Write out the passage of the salmon lawsuit text from "This pumping changes" to "of salmon eggs.".

▸ EXTRACTED TEXT
↓↓↓

That was just the beginning of the fight, however. Placing the salmon under the protective umbrella of the ESA provided us with strong legal weapons to go after the irresponsible actions that were threatening the fish in the first place –- just what NMFS had feared!

One case in particular that I brought in 2005 and that is still on-going involves the operation of the Central Valley Project and State Water Project in California, two of the largest water projects in the world. Among other things, these water projects pump huge amounts of water out of the Sacramento-San Joaquin River Delta for export south to the Central Valley to irrigate water-thirsty crops such as cotton, and to Southern California for swimming pools and other municipal uses.

This pumping changes the natural flow of water through the Delta, sometimes even causing the San Joaquin River to flow in reverse. Juvenile salmon migrating downstream through the Delta on their way to the ocean are often shunted into diversion channels only to end up on croplands where they perish; or they become disoriented by the unnatural currents and become vulnerable to predators. Many get sucked directly into the pumps to die. Operation of the water projects also results in water temperatures in salmon spawning habitat being too hot, preventing successful hatching of salmon eggs.

In this suit, I represent a coalition of nine plaintiffs, including commercial and sportfishing groups, environmental groups, and the Winnemem Wintu Tribe against NMFS and the federal and state agencies that operate the projects. We hope to force operators of the projects to modify operations in order to protect the salmon. This could well mean reducing the amount of water pumped out of the Delta.

↑↑↑

[Saved entries]
↓↓↓

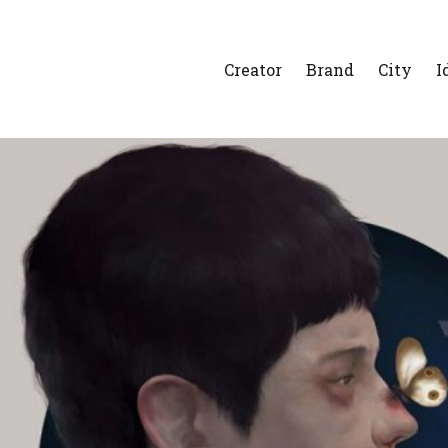
Creator
Brand
City
I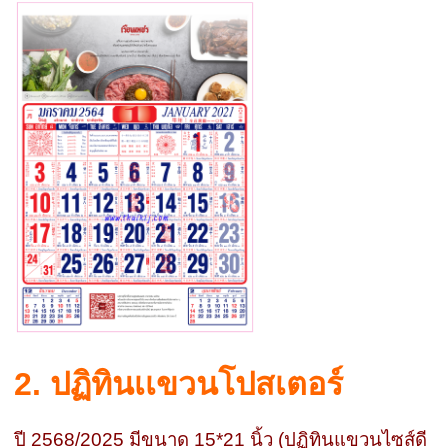
2. ปฏิทินเเขวนโปสเตอร์
ปี 2568/2025 มีขนาด 15*21 นิ้ว (ปฏิทินแขวนไซส์ดี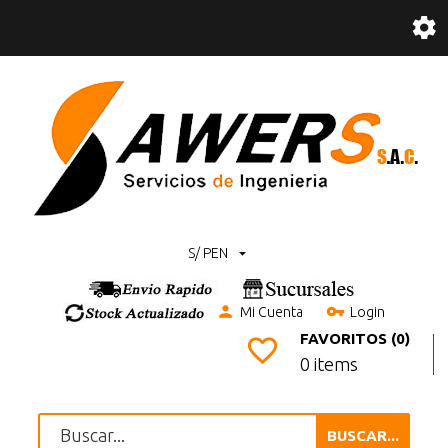
S/ PEN
Mi Cuenta
Login
FAVORITOS (0)
0 items
BUSCAR...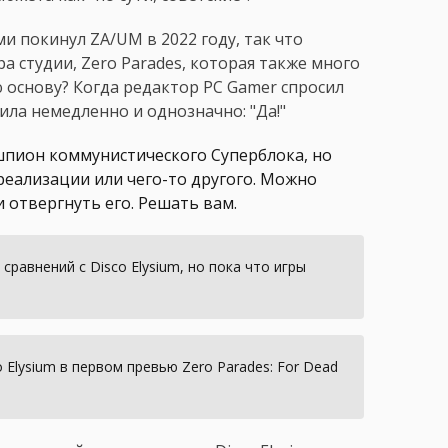
 покинул ZA/UM в 2022 году, так что
а студии, Zero Parades, которая также много
 основу? Когда редактор PC Gamer спросил
ила немедленно и однозначно: "Да!"
 шпион коммунистического Суперблока, но
реализации или чего-то другого. Можно
 отвергнуть его. Решать вам.
сравнений с Disco Elysium, но пока что игры
Elysium в первом превью Zero Parades: For Dead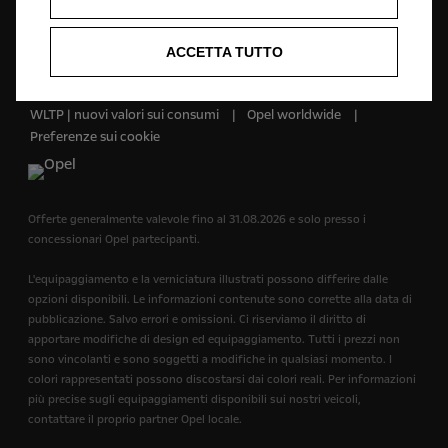
Italiano
ACCETTA TUTTO
Forever Forward © Opel 2026
Impressum
Condizioni della privacy policy
WLTP | nuovi valori sui consumi
Opel worldwide
Preferenze sui cookie
Offerte generalmente valevole fino al 31.08.2026 e solo presso i
concessionari Opel partecipanti.
L'equipaggiamento e la verniciatura illustrati possono differire dalle
opzioni disponibili. Le informazioni contenute sono corrette alla data di
pubblicazione. Salvo errori e omissioni. Ci riserviamo il diritto di
apportare modifiche di design ed equipaggiamento. Tutti i prezzi non
sono vincolanti e sono soggetti a modifiche in qualsiasi momento. I
colori rappresentati possono discostarsi dai colori reali. Per informazioni
più precise sugli equipaggiamenti disponibili sui nostri veicoli,
contattare il proprio partner Opel locale.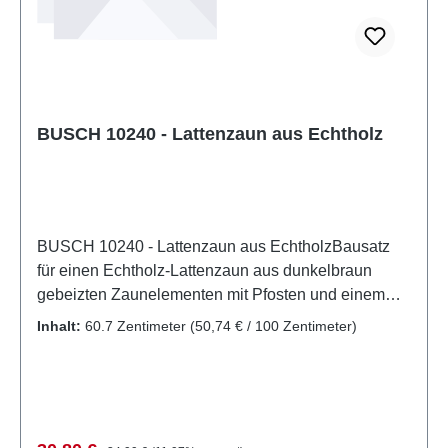
BUSCH 10240 - Lattenzaun aus Echtholz
BUSCH 10240 - Lattenzaun aus EchtholzBausatz
für einen Echtholz-Lattenzaun aus dunkelbraun
gebeizten Zaunelementen mit Pfosten und einem
Eingangstor. Abmessungen pro Zaunelement: ca.
Inhalt:
60.7 Zentimeter
(50,74 € / 100 Zentimeter)
195 mm lang, 24 mm hoch. Gesamtlänge über 600
mm. Eigenschaften: Hersteller:
BUSCHArtikelnummer: 10240Stückzahl: 1
StückEAN: 4001738102406Produktart: Zäune und
BegrenzungAltersempfehlung: ab 14 JahrenWEEE-
Regulärer Preis: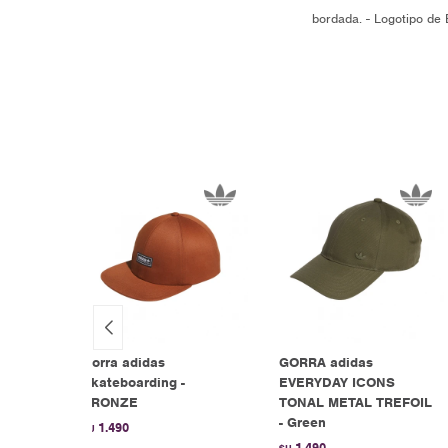
bordada. - Logotipo de
SE
Gorra adidas
GORRA adidas
Skateboarding -
EVERYDAY ICONS
BRONZE
TONAL METAL TREFOIL
- Green
1.490
$U
1.490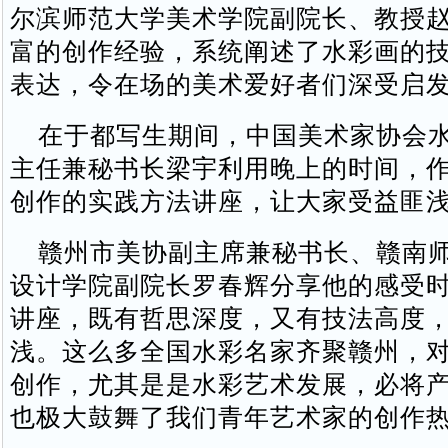
尔滨师范大学美术学院副院长、教授
富的创作经验，系统阐述了水彩画的
表达，令在场的美术爱好者们深受启
在于都写生期间，中国美术家协会水
主任兼秘书长梁宇利用晚上的时间，
创作的实践方法讲座，让大家受益匪
赣州市美协副主席兼秘书长、赣南师
设计学院副院长罗春辉分享他的感受时
讲座，既有哲思深度，又有技法高度
浅。这么多全国水彩名家齐聚赣州，
创作，尤其是是水彩艺术发展，必将
也极大鼓舞了我们青年艺术家的创作热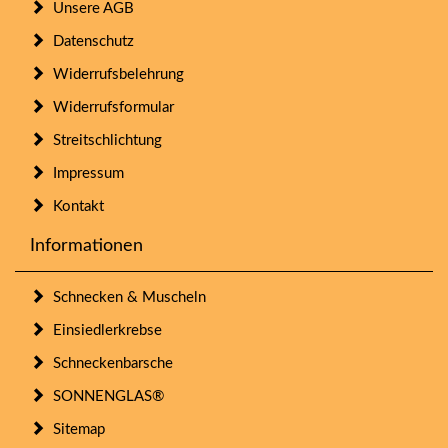
Unsere AGB
Datenschutz
Widerrufsbelehrung
Widerrufsformular
Streitschlichtung
Impressum
Kontakt
Informationen
Schnecken & Muscheln
Einsiedlerkrebse
Schneckenbarsche
SONNENGLAS®
Sitemap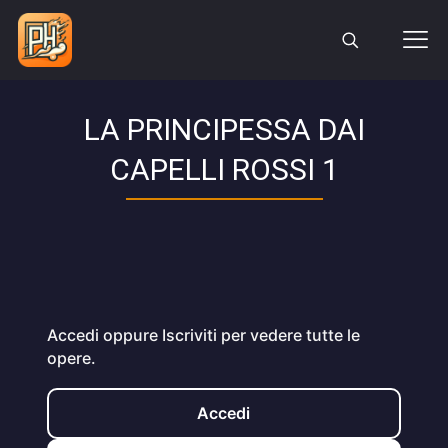
LA PRINCIPESSA DAI
CAPELLI ROSSI 1
Accedi oppure Iscriviti per vedere tutte le
opere.
Accedi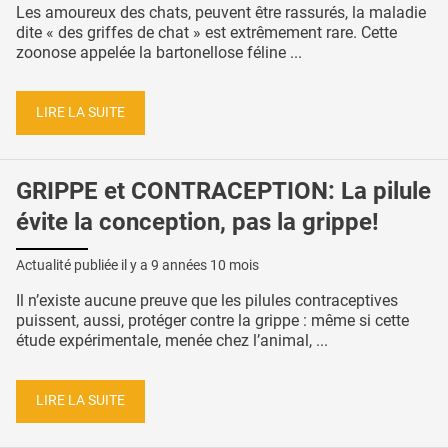
Les amoureux des chats, peuvent être rassurés, la maladie
dite « des griffes de chat » est extrêmement rare. Cette
zoonose appelée la bartonellose féline ...
LIRE LA SUITE
GRIPPE et CONTRACEPTION: La pilule
évite la conception, pas la grippe!
Actualité publiée il y a
9 années 10 mois
Il n’existe aucune preuve que les pilules contraceptives
puissent, aussi, protéger contre la grippe : même si cette
étude expérimentale, menée chez l’animal, ...
LIRE LA SUITE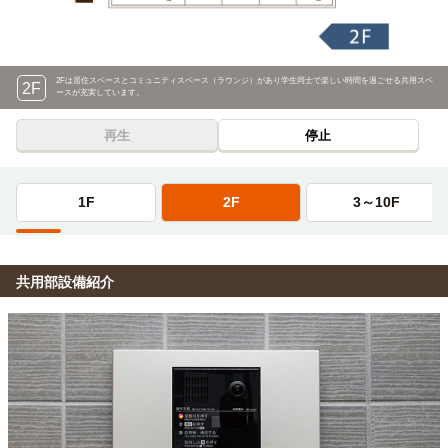
2Fは居住スペースとコミュニティスペース（
ラウンジ）があり学生同士で楽しい時間を過ごせる共用スペ
2F
ースが充実しています。
再生
停止
1F
2F
3～10F
共用部設備紹介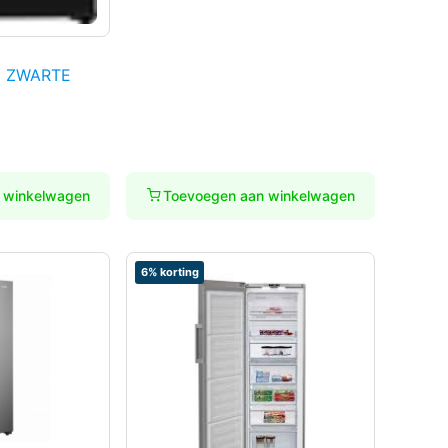
E ZWARTE
 winkelwagen
Toevoegen aan winkelwagen
6% korting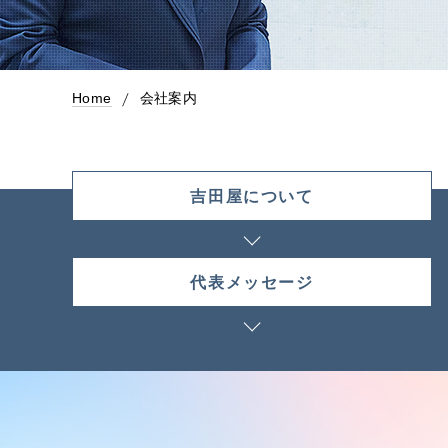
Home
会社案内
吉田屋について
代表メッセージ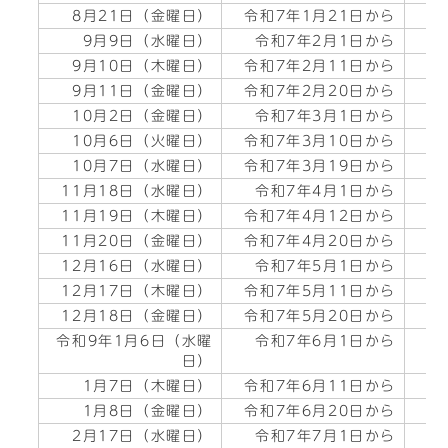
8月21日（金曜日）
令和7年1月21日から
令
9月9日（水曜日）
令和7年2月1日から
令
9月10日（木曜日）
令和7年2月11日から
令
9月11日（金曜日）
令和7年2月20日から
令
10月2日（金曜日）
令和7年3月1日から
10月6日（火曜日）
令和7年3月10日から
令
10月7日（水曜日）
令和7年3月19日から
令
11月18日（水曜日）
令和7年4月1日から
令
11月19日（木曜日）
令和7年4月12日から
令
11月20日（金曜日）
令和7年4月20日から
令
12月16日（水曜日）
令和7年5月1日から
令
12月17日（木曜日）
令和7年5月11日から
令
12月18日（金曜日）
令和7年5月20日から
令
令和9年1月6日（水曜
令和7年6月1日から
令
日）
1月7日（木曜日）
令和7年6月11日から
令
1月8日（金曜日）
令和7年6月20日から
令
2月17日（水曜日）
令和7年7月1日から
令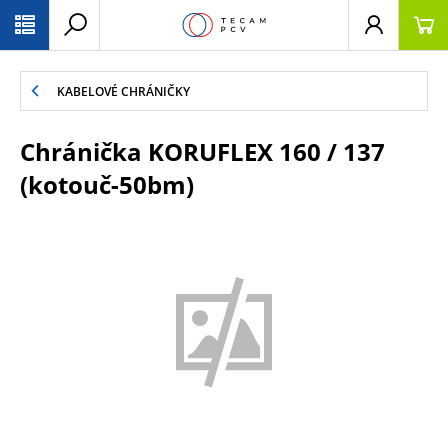
PŘESKOČIT NAVIGACI
KABELOVÉ CHRÁNIČKY
Chránička KORUFLEX 160 / 137
(kotouč-50bm)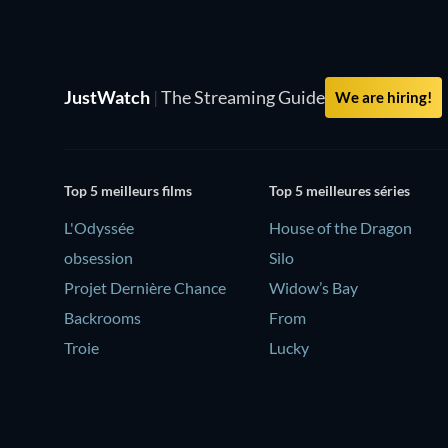
JustWatch
|
The Streaming Guide
We are hiring!
Top 5 meilleurs films
Top 5 meilleures séries
L'Odyssée
House of the Dragon
obsession
Silo
Projet Dernière Chance
Widow’s Bay
Backrooms
From
Troie
Lucky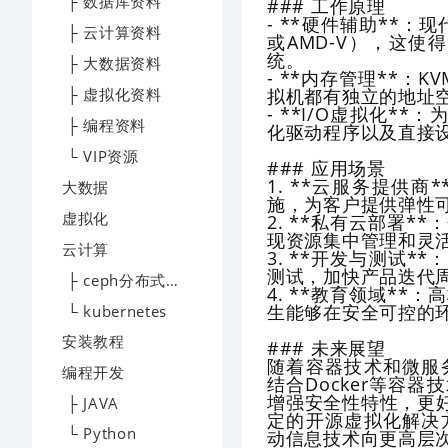
├ 数据库资料
### 工作原理
- **硬件辅助**：现
├ 云计算资料
或AMD-V），这
统。
├ 大数据资料
- **内存管理**：
├ 虚拟化资料
拟机都有独立的地址
- **I/O虚拟化*
├ 编程资料
化驱动程序以及直接
└ VIP资源
### 应用场景
1. **云服务提供
大数据
施，为客户提供弹性
虚拟化
2. **私有云部署
现资源集中管理和灵
云计算
3. **开发与测试
测试，加快产品迭代
├ ceph分布式存储
4. **教育领域*
生能够在安全可控的环
└ kubernetes
安装教程
### 未来展望
随着容器技术和微服
编程开发
结合Docker等容
增强安全性特性，更
├ JAVA
定的开源虚拟化解决
└ Python
动信息技术向更高层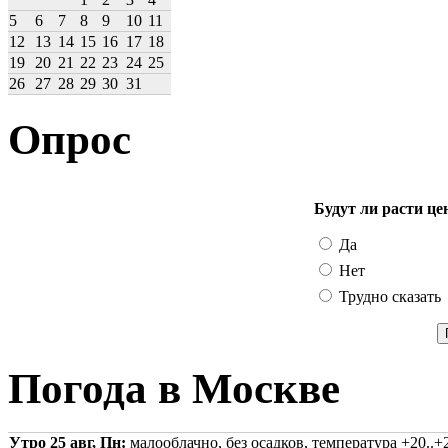
5
6
7
8
9
10
11
12
13
14
15
16
17
18
19
20
21
22
23
24
25
26
27
28
29
30
31
Опрос
Будут ли расти це
Да
Нет
Трудно сказать
Погода в Москве
Утро 25 авг, Пн:
малооблачно, без осадков, температура +20..+2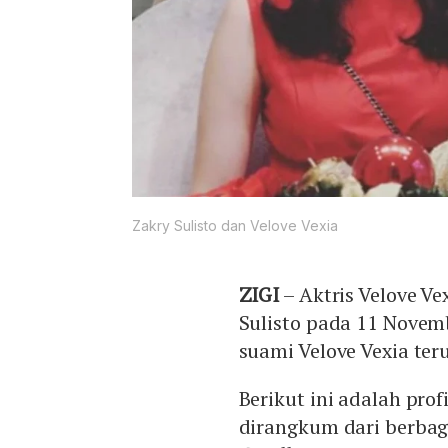
Zakry Sulisto dan Velove Vexia
ZIGI
– Aktris Velove V
Sulisto pada 11 Novemb
suami Velove Vexia te
Berikut ini adalah prof
dirangkum dari berbag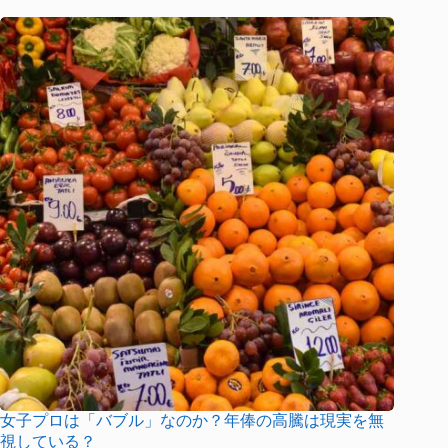
女子プロは「バブル」なのか？年俸の高騰は現実を無
視している？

↑↑↑

▸ RESPONSE AREA
This pumping changes the natural flow of water through the Delta, sometimes even causing the San Joaquin River to flow in reverse. Juvenile salmon migrating downstream through the Delta on their way to the ocean are often shunted into diversion channels only to end up on croplands where they perish; or they become disoriented by the unnatural currents and become vulnerable to predators. Many get sucked directly into the pumps to die. Operation of the water projects also results in water temperatures in salmon spawning habitat being too hot, preventing successful hatching of salmon eggs.